CROCODILES
Crocodiles share brand new video for 'Nuclear Love' & announce UK and Europe Tour.
San Diego's Crocodiles are set to do a short tour of the UK and Europe mid-May in support of new record 'Love Is Here' out now on. Kicking off next week on 15th May at Glasgow's Broadcast, the ten date tour takes in London's Moth Club 18th May culminating in Lyon on the 30th May.
To coincide with the tour, Crocodiles have released a video for album track 'Nuclear Love', all scuzzy feedback and gauzy guitars perfectly matching the vibrant cut and paste aesthetics of
the video.
Electrically charged with time, Crocodiles' seventh album 'Love Is Here' expresses heartbreak and anxiety on a global scale. But with 20 years of friendship and music backing them, Charlie Rowell and Brandon Welchez (creators of Crocodiles) know how to take on adversity: by persevering
and banding together to create 10 songs like lightning bolts in a stormy sky.
For those who missed the beginning, and also for those who have nothing to lose by hearing the story again, Brandon Welchez and Charlie Rowell went on tour for the first time about 20
years ago. They left San Diego together in a van with the motor smoking. The van broke
down in Arizona where they found another and continued on into the Northwest of the
United States. The second van broke down as well, but Brandon and Charlie finished
the tour. When they returned to San Diego, they agreed that they enjoyed the
experience and were ready to get on the road again.
Around ten years before, the two met each other in San Diego during an anti-Nazi protest and connected over their interests in DIY Punk. Brandon and Charlie were playing in separate
bands that would often go on tour, but without a foreseeable future. The two artists
craved music and tour life, wanting to travel and make a career for themselves. The
duo created Crocodiles in 2008, first to play garage-rock with a cheap synthesizer,
but especially to find the music within themselves.
“It’s lucky that we met, because neither of us wanted to play music just for a few years, then find a job and settle down. If you want to be an artist, you have to do it 100 percent. Life can be hard, you can be broke and deal
with tough times, but at least you know you’re alive,” Brandon said of
the duo’s beginning.
Twenty years of friendship and ten years of Crocodiles later, Charlie and Brandon still haven’t changed their motto. They moved around (Charlie now lives in Paris and Brandon in Mexico),
their music evolved, they have produced six albums and switched vans and labels, but the
heart, energy and faith are still the same. The groups that have inspired the Crocodiles
most, among others, are The Fall, Sonic Youth, and Guided By Voices. For the duo,
these rock missionaries have demonstrated how to advance, grow and hold together
without holding back. In the group, Brandon and Charlie play rock, but they also
display their lives, served up, album after album.
For their seventh album, everything is in the title: Love Is Here. The oldest song on the album, Prisoners, was composed in 2015 when Brandon and Charlie were both in the
middle of emotional turmoil.

______

* **What you need to do**:
1. For each statement, answer yes or no according to the Crocodiles article, and quote the words of the article that decide it: (a) the tour opens at Glasgow's Broadcast on 15th May; (b) Brandon and Charlie first met at a DIY punk concert in San Diego; (c) Charlie now lives in Paris.
2. List every group that the Crocodiles article names as having inspired the duo most.
The lines that follow have no connection to the Crocodiles article.

* **Data block**:
______

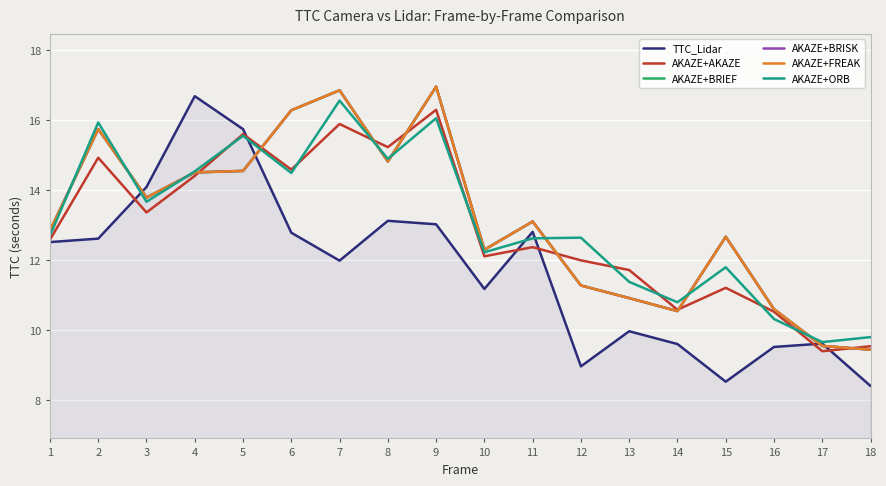

What is the average value of the AKAZE+ORB series?

13.1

______

* **Responses to the tasks**:
1.
(a) Yes: "Kicking off next week on 15th May at Glasgow's Broadcast"
(b) No: "the two met each other in San Diego during an anti-Nazi protest"
(c) Yes: "Charlie now lives in Paris"

2. The Fall, Sonic Youth, Guided By Voices